AIM OF THE EXERCISE: Show all the lines in the data below that include the word "those".

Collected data
══════════

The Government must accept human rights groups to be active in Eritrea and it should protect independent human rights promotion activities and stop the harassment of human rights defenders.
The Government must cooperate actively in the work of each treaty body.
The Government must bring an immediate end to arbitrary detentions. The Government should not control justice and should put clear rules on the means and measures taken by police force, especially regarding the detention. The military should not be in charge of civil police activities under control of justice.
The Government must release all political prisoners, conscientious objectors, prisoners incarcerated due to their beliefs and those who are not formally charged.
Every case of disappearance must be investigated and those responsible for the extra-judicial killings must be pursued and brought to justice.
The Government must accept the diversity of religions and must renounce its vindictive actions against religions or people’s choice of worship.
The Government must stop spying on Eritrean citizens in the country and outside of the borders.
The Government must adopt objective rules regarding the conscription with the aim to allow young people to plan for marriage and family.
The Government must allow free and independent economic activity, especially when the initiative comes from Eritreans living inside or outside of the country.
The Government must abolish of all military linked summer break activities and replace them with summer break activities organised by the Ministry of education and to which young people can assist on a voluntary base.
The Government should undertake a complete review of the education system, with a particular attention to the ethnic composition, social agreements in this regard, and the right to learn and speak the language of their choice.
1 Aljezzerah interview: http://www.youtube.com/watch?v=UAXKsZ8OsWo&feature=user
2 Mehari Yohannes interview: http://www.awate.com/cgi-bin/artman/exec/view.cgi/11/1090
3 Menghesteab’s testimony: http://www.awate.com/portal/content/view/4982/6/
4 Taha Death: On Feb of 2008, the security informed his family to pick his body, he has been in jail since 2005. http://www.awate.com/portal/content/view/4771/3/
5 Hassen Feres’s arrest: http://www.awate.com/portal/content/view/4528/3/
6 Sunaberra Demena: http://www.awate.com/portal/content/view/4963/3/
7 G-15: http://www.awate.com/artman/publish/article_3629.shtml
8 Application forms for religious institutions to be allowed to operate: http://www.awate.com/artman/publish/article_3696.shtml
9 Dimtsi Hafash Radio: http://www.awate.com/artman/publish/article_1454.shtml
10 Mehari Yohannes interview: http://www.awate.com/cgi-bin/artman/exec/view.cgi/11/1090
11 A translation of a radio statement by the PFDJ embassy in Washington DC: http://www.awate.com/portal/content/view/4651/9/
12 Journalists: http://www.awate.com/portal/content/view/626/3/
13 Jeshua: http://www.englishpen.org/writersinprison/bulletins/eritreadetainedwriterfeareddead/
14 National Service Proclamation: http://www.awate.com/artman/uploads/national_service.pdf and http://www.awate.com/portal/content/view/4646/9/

══════════

THE COMPLETED TASK:
The Government must release all political prisoners, conscientious objectors, prisoners incarcerated due to their beliefs and those who are not formally charged.
Every case of disappearance must be investigated and those responsible for the extra-judicial killings must be pursued and brought to justice.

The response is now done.